La calle du Bois, una calle tranquila flanqueada de árboles, se encontraba a las afueras de la ciudad. Hans detuvo el coche ante una casa alta situada en una esquina que tenía un pequeño patio lateral. Aquél era el hogar de mademoiselle Lemas, se dijo Dieter. ¿Sería capaz de doblegar su espíritu? Las mujeres tenían más aguante que los hombres. Gritaban y chillaban, pero tardaban en desmoronarse. Había fracasado con mujeres más de una vez; con hombres, nunca. Si aquella conseguía vencerlo, podía decir adiós a su investigación.

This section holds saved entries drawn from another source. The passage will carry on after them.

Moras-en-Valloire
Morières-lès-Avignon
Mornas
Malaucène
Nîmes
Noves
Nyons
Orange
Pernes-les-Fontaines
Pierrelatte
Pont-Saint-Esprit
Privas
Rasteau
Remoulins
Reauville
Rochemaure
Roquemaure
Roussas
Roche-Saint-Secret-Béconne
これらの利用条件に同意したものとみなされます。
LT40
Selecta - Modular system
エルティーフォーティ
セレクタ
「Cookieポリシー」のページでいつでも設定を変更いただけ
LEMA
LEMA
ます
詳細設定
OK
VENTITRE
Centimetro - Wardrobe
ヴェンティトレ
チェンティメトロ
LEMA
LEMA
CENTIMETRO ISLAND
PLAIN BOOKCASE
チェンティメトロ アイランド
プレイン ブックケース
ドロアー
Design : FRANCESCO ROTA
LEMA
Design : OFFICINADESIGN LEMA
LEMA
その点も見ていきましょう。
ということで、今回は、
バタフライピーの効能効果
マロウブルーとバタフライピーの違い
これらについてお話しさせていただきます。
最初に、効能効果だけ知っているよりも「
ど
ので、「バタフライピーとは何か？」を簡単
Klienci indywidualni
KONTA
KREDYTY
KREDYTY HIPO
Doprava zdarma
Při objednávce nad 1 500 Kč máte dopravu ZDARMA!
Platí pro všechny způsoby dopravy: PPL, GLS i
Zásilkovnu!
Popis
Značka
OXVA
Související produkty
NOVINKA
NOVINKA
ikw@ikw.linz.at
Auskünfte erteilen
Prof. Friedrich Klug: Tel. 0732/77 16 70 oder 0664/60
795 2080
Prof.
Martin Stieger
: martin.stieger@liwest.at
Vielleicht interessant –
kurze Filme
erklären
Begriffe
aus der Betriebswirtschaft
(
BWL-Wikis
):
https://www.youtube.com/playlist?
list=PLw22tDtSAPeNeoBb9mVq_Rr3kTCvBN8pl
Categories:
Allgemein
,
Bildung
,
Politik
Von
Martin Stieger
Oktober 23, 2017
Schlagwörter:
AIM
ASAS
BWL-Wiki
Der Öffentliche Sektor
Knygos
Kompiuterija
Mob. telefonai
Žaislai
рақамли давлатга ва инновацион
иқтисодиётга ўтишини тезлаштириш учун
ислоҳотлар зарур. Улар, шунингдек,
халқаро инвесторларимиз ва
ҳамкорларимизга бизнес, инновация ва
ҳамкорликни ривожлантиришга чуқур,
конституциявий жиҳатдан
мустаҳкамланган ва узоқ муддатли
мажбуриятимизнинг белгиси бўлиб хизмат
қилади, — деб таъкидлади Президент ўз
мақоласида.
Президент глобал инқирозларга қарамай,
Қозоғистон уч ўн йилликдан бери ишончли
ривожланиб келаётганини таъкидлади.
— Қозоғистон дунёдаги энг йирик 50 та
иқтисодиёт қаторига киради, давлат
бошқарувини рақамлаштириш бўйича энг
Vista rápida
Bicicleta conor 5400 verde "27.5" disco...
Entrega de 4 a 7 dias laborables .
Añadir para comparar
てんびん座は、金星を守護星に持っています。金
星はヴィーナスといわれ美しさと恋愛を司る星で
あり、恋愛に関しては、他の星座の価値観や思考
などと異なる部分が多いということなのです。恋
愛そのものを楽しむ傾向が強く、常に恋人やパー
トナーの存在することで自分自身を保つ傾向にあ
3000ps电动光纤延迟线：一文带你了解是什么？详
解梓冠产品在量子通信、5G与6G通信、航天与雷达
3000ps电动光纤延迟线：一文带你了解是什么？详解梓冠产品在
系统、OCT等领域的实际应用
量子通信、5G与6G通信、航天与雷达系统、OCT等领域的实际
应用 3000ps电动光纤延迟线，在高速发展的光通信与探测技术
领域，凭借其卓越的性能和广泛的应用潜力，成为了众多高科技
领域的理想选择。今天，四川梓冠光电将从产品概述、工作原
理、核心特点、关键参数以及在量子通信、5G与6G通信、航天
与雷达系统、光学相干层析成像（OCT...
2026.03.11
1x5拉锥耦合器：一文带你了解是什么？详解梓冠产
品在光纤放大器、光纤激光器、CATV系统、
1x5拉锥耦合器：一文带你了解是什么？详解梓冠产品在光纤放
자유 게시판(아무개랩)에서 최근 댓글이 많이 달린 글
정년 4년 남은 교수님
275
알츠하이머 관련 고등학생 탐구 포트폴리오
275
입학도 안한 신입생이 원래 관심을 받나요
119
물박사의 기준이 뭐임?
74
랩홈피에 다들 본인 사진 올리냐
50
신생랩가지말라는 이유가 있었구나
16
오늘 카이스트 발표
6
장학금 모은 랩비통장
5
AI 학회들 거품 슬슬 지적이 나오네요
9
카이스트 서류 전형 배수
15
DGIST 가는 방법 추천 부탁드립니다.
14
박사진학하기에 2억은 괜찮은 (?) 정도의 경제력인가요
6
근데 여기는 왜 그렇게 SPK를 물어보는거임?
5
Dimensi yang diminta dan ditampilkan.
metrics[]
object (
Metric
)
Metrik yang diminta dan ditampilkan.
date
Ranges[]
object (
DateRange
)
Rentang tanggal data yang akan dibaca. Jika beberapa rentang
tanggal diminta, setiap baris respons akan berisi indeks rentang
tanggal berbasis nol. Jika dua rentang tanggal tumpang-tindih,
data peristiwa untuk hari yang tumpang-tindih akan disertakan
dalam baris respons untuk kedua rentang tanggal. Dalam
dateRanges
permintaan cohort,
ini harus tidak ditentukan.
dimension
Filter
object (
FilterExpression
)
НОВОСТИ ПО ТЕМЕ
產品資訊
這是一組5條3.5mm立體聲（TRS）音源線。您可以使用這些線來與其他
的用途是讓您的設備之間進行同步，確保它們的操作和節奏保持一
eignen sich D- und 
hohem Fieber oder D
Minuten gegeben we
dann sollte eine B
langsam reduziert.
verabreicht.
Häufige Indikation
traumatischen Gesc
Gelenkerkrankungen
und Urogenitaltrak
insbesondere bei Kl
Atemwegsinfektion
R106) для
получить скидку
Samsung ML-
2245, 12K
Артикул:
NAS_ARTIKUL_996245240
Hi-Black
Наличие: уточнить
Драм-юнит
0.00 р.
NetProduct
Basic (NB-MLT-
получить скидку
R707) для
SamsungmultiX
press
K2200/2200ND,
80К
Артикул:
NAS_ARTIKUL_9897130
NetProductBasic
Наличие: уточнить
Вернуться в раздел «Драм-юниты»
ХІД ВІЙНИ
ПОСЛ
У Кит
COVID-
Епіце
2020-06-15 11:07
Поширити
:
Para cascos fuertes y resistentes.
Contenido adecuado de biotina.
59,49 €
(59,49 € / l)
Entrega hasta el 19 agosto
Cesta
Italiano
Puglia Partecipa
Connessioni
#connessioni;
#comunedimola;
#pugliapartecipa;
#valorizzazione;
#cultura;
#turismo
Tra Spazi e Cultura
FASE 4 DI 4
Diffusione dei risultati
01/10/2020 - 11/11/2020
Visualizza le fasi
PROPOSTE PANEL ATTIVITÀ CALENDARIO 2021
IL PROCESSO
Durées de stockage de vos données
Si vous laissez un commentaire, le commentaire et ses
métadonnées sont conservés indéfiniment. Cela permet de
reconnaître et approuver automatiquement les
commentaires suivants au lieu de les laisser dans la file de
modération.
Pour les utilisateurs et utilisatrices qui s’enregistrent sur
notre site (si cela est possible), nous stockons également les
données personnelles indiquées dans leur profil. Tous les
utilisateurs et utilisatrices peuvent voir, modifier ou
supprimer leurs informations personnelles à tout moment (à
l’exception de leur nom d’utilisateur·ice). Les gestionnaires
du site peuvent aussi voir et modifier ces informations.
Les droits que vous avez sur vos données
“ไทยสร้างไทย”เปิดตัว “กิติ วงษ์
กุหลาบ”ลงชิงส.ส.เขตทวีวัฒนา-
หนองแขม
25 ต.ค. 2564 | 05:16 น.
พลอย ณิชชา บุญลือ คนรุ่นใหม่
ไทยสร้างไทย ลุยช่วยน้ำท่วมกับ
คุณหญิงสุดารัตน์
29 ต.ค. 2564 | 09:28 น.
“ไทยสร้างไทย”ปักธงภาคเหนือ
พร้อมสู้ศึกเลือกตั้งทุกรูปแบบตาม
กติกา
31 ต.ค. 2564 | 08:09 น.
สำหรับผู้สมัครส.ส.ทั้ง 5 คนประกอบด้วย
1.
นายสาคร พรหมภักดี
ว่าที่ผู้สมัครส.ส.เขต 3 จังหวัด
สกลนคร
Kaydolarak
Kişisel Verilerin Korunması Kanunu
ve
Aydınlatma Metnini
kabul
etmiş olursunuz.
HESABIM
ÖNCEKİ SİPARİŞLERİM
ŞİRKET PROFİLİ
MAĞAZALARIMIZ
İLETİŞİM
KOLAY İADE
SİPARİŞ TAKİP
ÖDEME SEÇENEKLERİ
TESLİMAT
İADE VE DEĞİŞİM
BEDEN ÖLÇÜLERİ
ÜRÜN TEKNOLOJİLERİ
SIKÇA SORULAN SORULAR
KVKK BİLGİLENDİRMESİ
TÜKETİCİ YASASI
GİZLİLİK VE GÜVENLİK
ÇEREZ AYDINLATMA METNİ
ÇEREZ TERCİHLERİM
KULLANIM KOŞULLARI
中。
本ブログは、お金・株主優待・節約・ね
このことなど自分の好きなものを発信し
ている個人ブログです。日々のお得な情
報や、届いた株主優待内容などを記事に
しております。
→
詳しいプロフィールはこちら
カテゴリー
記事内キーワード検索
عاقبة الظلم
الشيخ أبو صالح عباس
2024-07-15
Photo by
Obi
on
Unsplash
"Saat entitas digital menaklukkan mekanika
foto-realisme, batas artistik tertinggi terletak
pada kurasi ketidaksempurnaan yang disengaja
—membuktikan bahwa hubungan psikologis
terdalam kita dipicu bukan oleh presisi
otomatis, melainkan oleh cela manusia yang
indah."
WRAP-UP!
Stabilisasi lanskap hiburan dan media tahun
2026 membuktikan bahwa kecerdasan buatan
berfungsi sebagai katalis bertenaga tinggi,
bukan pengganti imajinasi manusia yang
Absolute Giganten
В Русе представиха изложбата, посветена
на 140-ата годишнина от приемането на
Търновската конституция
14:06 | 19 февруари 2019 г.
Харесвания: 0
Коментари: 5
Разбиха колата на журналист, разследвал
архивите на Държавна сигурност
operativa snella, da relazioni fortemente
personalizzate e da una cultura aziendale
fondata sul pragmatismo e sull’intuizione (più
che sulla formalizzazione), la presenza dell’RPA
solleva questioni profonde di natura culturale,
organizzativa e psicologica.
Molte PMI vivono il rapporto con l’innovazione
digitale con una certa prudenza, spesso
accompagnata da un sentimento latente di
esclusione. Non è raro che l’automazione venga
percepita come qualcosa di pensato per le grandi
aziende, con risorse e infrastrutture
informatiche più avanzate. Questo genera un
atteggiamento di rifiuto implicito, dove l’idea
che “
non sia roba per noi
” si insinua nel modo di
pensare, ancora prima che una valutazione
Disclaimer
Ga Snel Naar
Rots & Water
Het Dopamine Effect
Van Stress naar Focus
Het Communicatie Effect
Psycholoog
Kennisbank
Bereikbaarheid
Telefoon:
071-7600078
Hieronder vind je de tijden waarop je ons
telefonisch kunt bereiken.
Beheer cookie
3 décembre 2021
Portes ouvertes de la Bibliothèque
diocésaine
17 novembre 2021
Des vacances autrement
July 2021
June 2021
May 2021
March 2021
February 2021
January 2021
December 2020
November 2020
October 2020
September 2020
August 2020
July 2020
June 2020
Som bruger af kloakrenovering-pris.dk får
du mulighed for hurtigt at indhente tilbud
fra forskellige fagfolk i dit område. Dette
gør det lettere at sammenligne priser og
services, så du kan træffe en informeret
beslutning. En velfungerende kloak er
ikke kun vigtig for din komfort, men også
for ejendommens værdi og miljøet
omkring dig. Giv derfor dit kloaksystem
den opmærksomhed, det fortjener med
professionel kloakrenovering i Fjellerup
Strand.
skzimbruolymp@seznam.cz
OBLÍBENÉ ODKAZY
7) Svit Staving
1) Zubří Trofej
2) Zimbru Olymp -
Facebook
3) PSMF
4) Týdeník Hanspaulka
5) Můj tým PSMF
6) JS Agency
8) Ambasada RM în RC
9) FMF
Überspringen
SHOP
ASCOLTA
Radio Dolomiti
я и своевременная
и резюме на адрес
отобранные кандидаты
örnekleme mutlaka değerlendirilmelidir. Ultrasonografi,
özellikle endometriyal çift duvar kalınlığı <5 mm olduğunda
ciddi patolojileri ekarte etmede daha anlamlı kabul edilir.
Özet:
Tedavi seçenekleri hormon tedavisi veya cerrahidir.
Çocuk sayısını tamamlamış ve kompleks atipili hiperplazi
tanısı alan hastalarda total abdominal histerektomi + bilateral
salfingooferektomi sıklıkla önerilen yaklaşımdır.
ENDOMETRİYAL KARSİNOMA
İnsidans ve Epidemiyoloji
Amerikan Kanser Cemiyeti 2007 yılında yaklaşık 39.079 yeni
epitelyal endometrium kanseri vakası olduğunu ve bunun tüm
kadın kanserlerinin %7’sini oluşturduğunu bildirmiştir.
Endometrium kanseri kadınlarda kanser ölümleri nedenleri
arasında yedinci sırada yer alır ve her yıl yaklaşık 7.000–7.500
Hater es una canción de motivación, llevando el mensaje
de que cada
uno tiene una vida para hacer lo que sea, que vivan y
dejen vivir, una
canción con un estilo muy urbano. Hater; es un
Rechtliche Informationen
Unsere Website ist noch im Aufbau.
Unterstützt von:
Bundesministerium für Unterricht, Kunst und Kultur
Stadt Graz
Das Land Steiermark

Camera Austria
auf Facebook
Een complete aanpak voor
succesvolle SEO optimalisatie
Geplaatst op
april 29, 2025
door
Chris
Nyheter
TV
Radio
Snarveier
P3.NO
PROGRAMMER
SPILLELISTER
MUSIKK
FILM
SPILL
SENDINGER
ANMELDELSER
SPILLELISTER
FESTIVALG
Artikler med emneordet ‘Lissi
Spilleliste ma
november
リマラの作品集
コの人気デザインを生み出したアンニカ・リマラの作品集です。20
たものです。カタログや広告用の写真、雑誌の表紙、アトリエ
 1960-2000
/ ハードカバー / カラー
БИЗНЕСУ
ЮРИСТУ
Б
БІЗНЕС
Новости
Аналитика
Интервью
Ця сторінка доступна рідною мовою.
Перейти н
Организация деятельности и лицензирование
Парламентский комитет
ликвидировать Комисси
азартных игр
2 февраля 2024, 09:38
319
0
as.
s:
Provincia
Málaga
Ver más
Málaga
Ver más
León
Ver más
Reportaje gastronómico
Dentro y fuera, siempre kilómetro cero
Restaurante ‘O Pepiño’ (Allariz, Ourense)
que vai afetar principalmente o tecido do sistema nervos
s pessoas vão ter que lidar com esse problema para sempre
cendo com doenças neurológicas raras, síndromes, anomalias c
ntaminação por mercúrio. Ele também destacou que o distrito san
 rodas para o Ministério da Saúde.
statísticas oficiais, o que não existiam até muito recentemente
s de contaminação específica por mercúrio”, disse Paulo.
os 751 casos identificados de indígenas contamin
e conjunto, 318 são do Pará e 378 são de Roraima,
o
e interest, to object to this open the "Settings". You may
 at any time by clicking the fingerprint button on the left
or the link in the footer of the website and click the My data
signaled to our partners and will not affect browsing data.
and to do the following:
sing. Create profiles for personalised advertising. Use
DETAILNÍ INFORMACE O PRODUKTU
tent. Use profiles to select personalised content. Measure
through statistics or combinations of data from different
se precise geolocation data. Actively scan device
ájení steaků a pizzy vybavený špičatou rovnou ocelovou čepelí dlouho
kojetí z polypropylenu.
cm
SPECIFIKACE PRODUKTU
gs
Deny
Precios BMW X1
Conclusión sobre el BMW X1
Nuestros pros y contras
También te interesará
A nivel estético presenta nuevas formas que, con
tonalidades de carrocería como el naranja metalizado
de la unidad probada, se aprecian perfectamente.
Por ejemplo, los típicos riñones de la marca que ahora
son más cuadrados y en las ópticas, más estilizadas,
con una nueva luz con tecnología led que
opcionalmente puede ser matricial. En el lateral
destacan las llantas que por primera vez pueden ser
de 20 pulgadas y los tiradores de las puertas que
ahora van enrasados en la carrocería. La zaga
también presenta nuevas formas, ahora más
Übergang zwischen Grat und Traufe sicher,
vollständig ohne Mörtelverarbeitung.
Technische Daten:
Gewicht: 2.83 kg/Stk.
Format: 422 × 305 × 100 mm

─Si ves que te hago una seña, ven enseguida ─le dijo a Stéphanie, y salió del coche.

El Citroen de Weber se detuvo detrás del Hispano-Suiza, pero los hombres de la Gestapo obedecieron sus instrucciones y permanecieron en el interior.

Dieter echó un vistazo al patio lateral. Había un garaje. El resto lo ocupaba un pequeño jardín con setos bien recortados, arrayanes rectangulares llenos de flores y un cuidado sendero de grava. La propietaria era una mujer cuidadosa.

Junto a la puerta de entrada había un anticuado cordón rojo y amarillo. Dieter le dio un tirón y oyó el sonido de una campana mecánica en el interior.

La mujer que abrió la puerta rondaba los sesenta años. Tenía el pelo blanco, y lo llevaba recogido en la nuca con un prendedor de carey. Llevaba un vestido azul con estampado de florecillas blancas y, atado a la cintura, un delantal inmaculado.

─Buenos días, monsieur ─saludó con amabilidad.

Dieter sonrió. Era la perfecta viejecita de provincias bien educada. Ya se le había ocurrido una forma de torturarla. La confianza lo puso de buen humor.